**TASK OBJECTIVE:** All that is wanted is the exact lines from the first line of the data below through the line with "Kortárs Kínai Írók", both ends included, with pictures omitted.

───── AVAILABLE DATA ─────

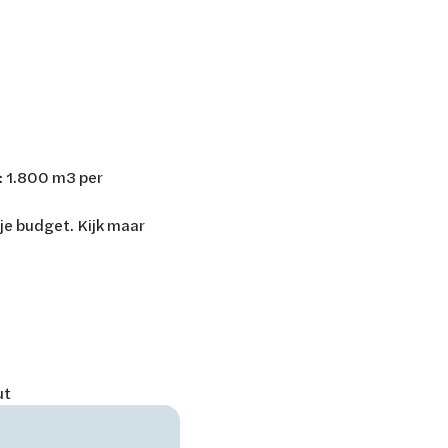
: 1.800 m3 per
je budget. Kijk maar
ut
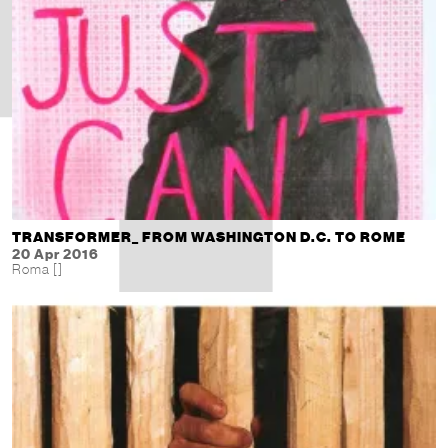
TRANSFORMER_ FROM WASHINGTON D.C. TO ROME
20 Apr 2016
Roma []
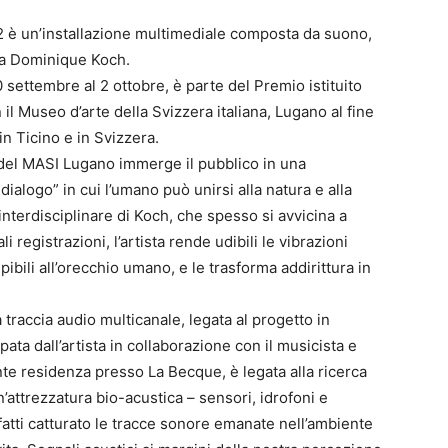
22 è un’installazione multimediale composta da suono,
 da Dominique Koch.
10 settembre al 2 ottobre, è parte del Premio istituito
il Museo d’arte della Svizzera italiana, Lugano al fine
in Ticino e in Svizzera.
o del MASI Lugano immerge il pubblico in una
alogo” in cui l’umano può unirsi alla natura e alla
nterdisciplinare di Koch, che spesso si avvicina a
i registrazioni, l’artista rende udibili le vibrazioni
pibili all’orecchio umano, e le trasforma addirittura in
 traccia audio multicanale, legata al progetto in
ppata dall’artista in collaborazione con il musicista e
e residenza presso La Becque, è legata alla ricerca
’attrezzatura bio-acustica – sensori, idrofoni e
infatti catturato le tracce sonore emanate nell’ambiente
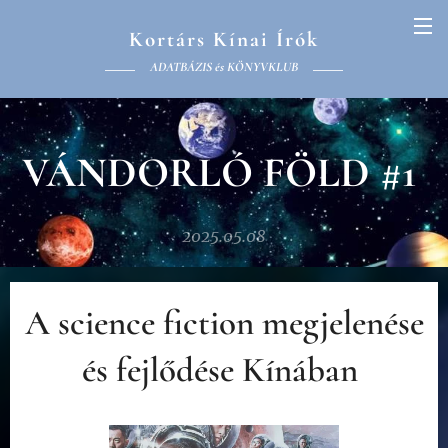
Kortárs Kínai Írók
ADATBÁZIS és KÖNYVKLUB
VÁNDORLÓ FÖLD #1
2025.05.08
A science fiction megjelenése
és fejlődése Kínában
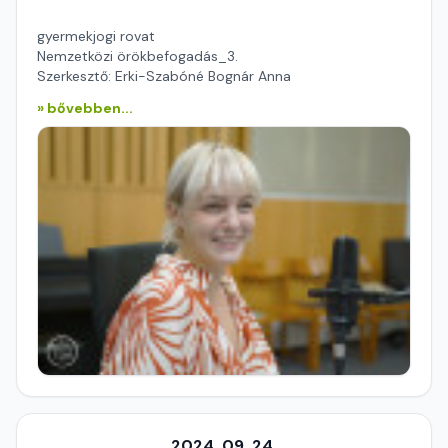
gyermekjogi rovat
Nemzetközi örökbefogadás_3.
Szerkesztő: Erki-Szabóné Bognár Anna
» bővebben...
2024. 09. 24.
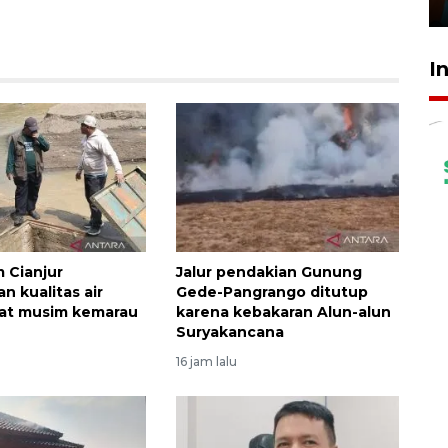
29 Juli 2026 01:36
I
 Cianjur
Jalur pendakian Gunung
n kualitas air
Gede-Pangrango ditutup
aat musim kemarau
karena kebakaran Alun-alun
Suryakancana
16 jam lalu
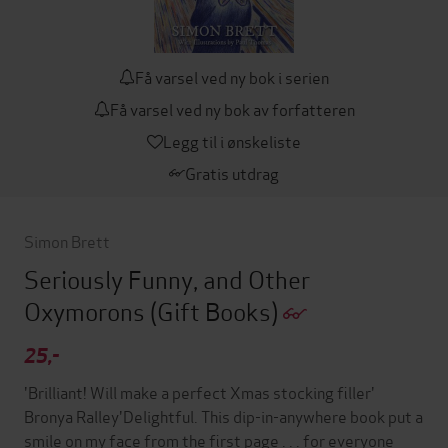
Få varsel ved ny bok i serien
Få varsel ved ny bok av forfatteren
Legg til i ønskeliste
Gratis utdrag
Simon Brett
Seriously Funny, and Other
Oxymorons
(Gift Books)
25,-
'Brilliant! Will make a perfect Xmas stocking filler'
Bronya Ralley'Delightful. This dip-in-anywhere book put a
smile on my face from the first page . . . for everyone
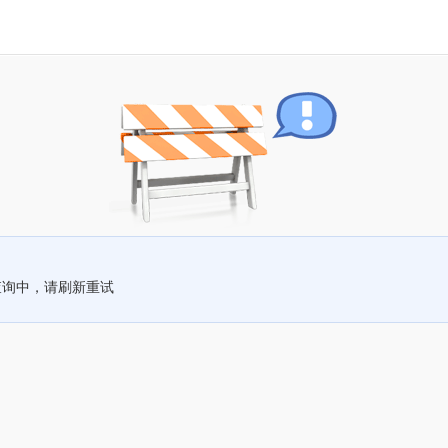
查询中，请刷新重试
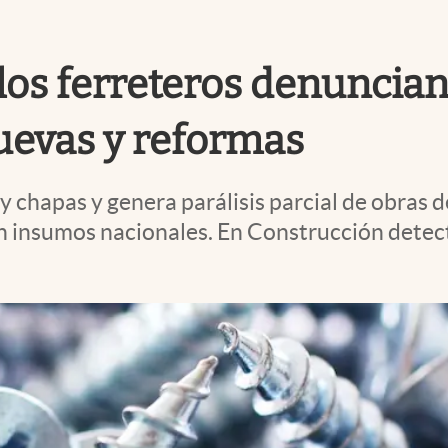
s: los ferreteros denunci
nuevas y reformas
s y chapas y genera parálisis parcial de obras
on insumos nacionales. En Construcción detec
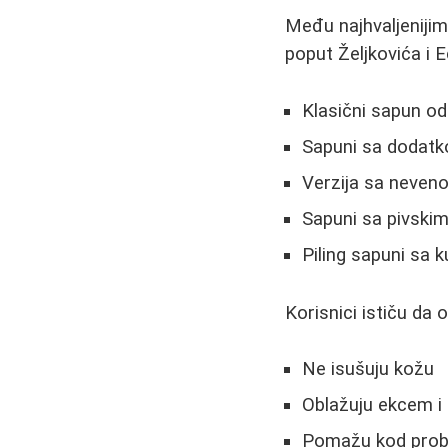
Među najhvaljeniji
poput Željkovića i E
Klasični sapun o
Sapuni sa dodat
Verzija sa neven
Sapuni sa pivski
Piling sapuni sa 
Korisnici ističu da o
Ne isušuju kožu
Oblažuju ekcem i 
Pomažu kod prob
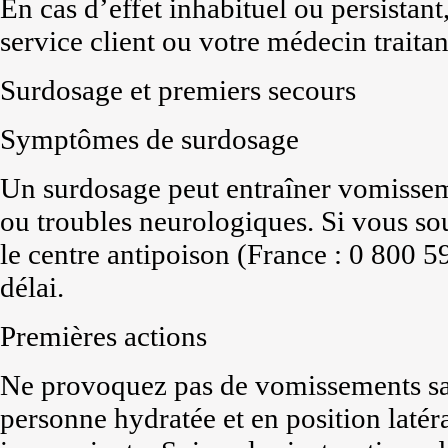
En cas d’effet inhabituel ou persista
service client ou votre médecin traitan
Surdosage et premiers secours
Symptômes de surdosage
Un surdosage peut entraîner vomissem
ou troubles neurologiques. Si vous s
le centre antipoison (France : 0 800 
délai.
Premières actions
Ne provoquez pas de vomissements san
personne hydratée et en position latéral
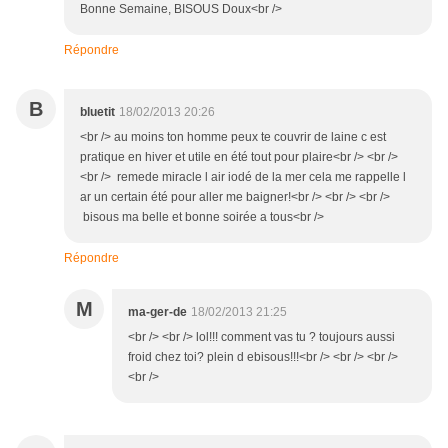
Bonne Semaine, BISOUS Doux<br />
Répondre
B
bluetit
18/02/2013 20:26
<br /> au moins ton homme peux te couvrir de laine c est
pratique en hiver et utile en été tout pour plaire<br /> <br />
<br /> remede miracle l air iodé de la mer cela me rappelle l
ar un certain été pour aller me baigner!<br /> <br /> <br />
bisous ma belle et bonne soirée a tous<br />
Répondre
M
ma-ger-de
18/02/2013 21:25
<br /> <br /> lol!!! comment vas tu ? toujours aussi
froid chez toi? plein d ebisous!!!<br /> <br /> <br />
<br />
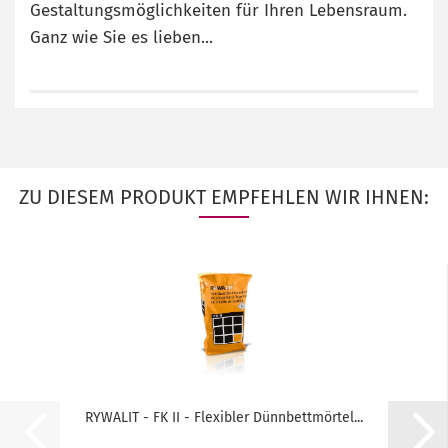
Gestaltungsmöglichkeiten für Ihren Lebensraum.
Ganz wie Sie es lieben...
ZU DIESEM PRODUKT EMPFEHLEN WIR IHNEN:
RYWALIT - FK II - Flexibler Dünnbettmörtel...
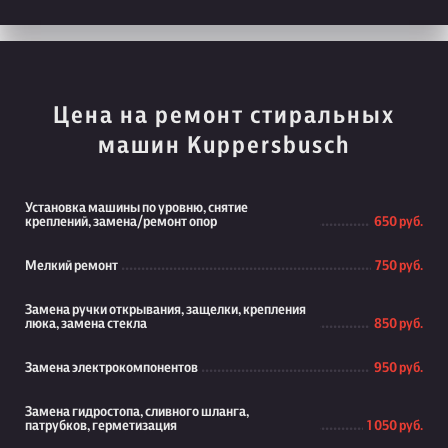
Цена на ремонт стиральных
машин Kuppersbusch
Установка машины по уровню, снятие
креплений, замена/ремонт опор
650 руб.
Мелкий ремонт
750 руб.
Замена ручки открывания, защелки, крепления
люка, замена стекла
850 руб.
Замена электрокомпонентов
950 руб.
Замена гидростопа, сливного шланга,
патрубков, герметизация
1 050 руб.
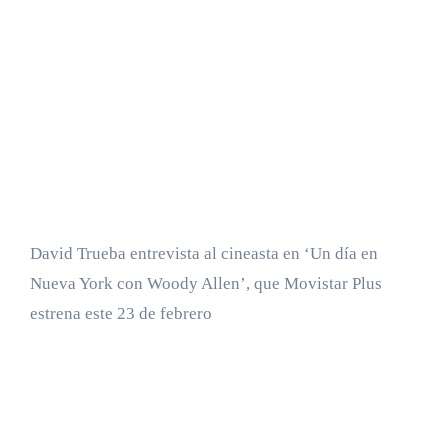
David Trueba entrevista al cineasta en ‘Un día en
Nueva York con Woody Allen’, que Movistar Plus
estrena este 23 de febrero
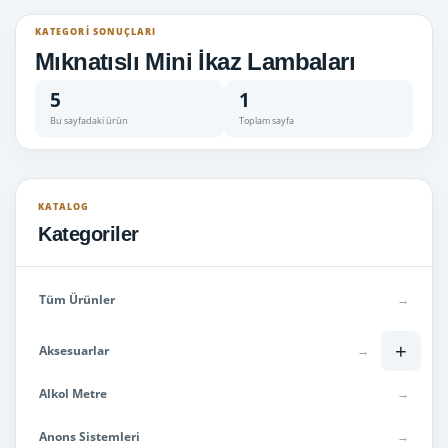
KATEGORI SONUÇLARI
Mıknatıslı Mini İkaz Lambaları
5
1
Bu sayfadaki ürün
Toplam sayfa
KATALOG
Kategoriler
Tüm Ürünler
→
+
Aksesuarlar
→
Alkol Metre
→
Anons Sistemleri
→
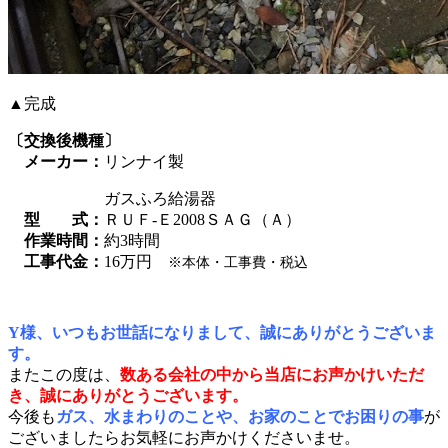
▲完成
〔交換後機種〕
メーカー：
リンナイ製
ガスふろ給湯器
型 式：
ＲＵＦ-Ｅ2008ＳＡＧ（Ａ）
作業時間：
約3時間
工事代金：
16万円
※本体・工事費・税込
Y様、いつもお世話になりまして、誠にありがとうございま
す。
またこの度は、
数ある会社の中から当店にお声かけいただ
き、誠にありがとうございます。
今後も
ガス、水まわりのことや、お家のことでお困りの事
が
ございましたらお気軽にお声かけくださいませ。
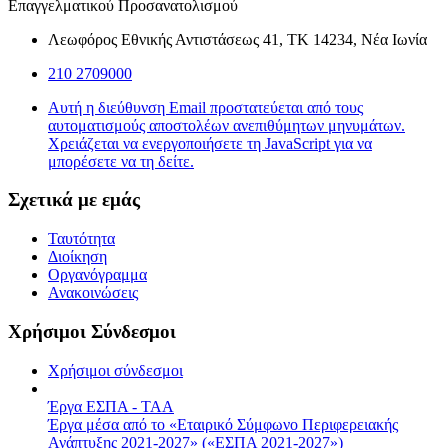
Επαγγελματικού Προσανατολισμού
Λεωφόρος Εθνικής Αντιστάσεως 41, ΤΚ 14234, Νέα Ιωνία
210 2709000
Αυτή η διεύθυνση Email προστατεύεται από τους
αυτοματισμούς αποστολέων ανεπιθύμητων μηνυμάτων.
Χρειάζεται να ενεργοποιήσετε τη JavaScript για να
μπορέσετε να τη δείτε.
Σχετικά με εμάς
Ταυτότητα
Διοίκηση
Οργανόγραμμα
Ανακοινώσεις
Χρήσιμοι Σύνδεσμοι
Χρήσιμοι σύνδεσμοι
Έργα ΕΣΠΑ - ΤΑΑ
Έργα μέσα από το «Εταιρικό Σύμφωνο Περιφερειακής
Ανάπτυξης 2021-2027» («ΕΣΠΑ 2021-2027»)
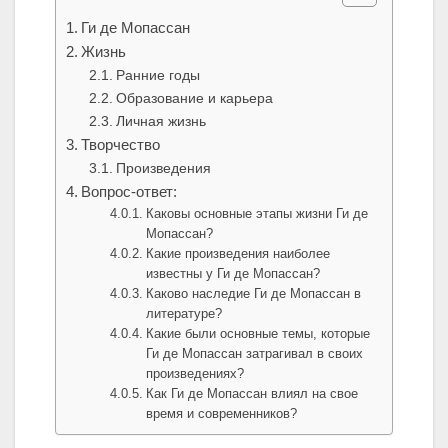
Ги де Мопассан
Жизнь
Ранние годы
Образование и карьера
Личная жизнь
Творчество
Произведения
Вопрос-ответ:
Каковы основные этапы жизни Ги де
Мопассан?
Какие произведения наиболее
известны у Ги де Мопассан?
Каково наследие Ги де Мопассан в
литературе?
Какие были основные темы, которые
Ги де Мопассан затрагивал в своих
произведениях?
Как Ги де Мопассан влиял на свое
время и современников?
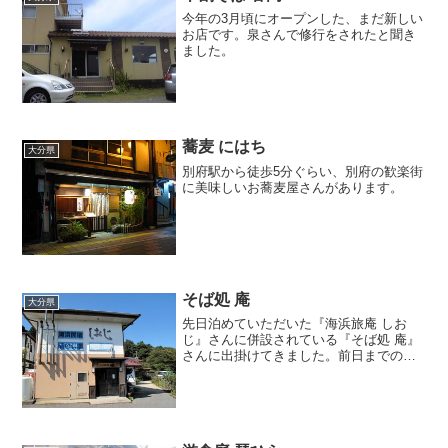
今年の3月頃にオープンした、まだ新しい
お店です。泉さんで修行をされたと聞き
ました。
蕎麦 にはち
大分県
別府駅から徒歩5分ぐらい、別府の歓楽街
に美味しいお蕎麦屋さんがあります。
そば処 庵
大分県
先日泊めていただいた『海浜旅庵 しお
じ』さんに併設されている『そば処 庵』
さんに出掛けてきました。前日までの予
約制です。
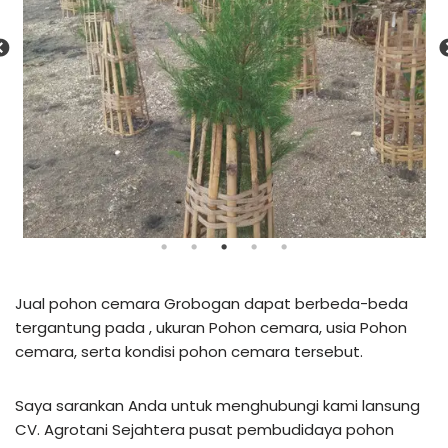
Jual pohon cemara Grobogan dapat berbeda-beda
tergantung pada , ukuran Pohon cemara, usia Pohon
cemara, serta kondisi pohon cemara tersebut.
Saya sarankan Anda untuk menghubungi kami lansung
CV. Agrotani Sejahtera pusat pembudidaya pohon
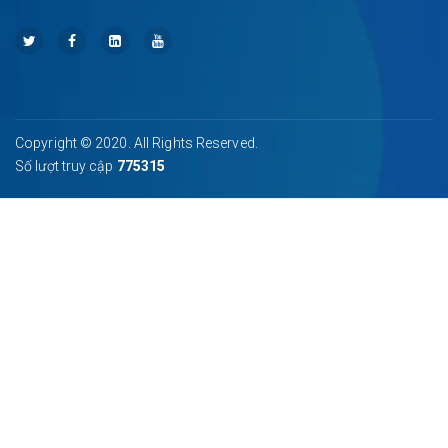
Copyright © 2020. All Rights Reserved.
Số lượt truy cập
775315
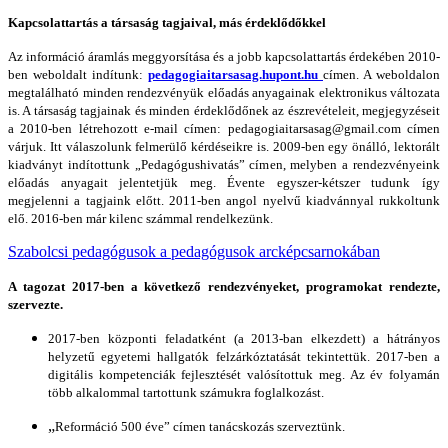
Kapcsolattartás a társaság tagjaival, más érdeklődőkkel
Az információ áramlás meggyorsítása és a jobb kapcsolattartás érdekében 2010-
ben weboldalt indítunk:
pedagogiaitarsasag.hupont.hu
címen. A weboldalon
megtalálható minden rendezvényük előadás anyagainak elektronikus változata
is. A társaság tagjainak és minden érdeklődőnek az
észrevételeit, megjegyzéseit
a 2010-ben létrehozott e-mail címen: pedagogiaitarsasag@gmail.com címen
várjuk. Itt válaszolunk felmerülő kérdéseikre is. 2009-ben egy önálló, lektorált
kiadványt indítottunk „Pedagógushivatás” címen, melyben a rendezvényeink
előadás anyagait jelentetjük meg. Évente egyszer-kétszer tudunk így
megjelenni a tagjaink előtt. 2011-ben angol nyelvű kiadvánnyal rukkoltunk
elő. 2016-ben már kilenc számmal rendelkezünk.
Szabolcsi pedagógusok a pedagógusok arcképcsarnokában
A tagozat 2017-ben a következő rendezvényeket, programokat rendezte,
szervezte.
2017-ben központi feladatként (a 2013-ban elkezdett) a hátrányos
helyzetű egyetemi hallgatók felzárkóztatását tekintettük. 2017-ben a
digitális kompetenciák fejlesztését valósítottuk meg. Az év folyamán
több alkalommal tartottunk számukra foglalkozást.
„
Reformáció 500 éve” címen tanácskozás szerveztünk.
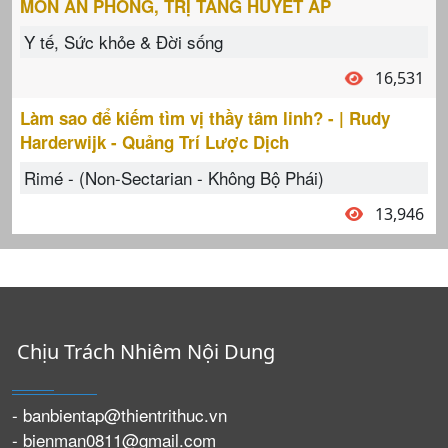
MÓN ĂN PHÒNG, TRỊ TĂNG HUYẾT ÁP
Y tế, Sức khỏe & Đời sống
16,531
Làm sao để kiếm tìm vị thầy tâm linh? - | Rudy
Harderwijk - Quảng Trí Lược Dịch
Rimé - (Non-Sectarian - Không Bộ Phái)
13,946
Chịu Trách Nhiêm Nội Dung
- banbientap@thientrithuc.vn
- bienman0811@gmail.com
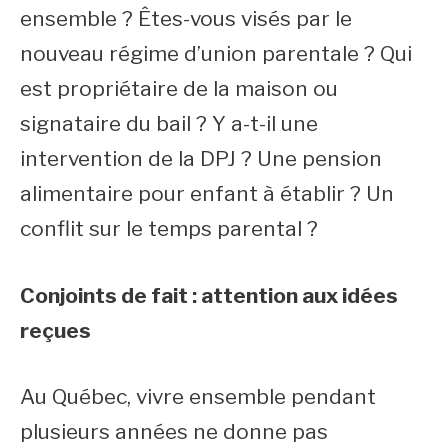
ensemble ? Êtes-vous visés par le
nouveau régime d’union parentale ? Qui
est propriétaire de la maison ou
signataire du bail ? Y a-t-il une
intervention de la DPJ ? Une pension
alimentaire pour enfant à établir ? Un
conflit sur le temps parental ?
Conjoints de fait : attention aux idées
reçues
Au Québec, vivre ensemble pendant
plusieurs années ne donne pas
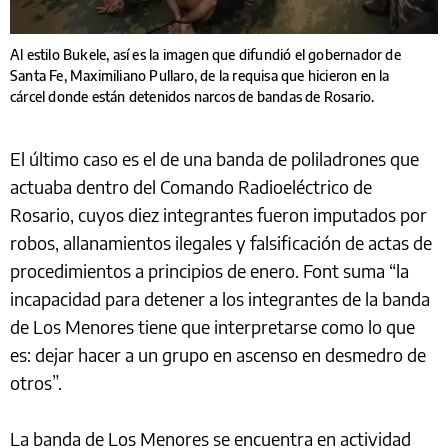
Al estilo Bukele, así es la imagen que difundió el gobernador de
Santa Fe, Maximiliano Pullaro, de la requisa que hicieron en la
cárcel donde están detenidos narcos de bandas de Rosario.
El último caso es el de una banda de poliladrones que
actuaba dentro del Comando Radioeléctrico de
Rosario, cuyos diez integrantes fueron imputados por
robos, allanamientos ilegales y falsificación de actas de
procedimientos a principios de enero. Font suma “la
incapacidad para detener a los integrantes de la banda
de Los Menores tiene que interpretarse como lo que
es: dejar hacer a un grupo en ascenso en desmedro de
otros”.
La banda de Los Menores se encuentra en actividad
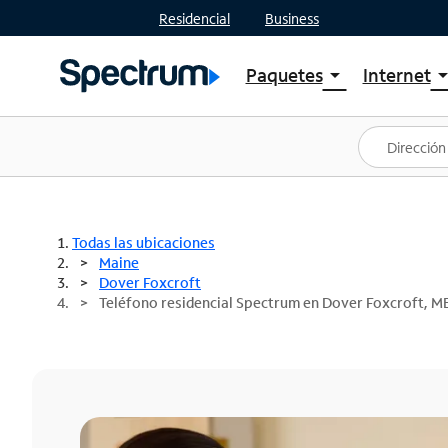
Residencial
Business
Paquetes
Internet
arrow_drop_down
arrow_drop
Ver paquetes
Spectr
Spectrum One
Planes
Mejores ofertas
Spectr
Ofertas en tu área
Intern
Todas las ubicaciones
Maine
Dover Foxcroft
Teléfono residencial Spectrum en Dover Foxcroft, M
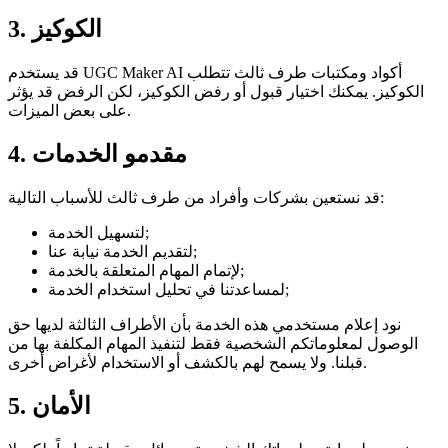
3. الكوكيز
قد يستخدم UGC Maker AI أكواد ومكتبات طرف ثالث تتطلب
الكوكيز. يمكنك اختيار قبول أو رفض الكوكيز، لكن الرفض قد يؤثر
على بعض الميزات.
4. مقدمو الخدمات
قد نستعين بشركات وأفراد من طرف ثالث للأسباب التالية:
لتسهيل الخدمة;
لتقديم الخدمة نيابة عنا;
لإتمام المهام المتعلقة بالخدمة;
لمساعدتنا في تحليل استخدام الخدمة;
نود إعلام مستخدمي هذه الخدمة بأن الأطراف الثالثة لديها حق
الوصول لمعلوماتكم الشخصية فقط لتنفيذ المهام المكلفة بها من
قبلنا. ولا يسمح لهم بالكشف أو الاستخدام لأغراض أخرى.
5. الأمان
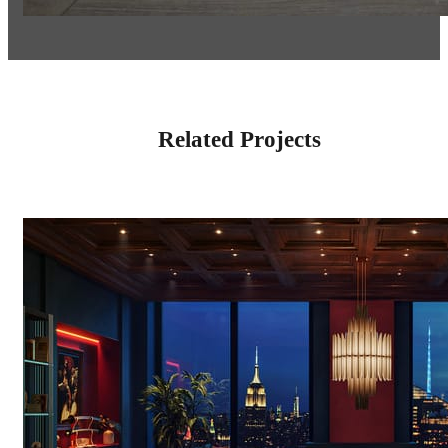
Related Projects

─────

**WRITTEN SOLUTION:**
: 1.800 m3 per
je budget. Kijk maar
ut
TRANSFORMER_ FROM WASHINGTON D.C. TO ROME
20 Apr 2016
Roma []
22 è un’installazione multimediale composta da suono,
 da Dominique Koch.
10 settembre al 2 ottobre, è parte del Premio istituito
il Museo d’arte della Svizzera italiana, Lugano al fine
in Ticino e in Svizzera.
o del MASI Lugano immerge il pubblico in una
alogo” in cui l’umano può unirsi alla natura e alla
nterdisciplinare di Koch, che spesso si avvicina a
i registrazioni, l’artista rende udibili le vibrazioni
pibili all’orecchio umano, e le trasforma addirittura in
 traccia audio multicanale, legata al progetto in
ppata dall’artista in collaborazione con il musicista e
e residenza presso La Becque, è legata alla ricerca
’attrezzatura bio-acustica – sensori, idrofoni e
infatti catturato le tracce sonore emanate nell’ambiente
Kortárs Kínai Írók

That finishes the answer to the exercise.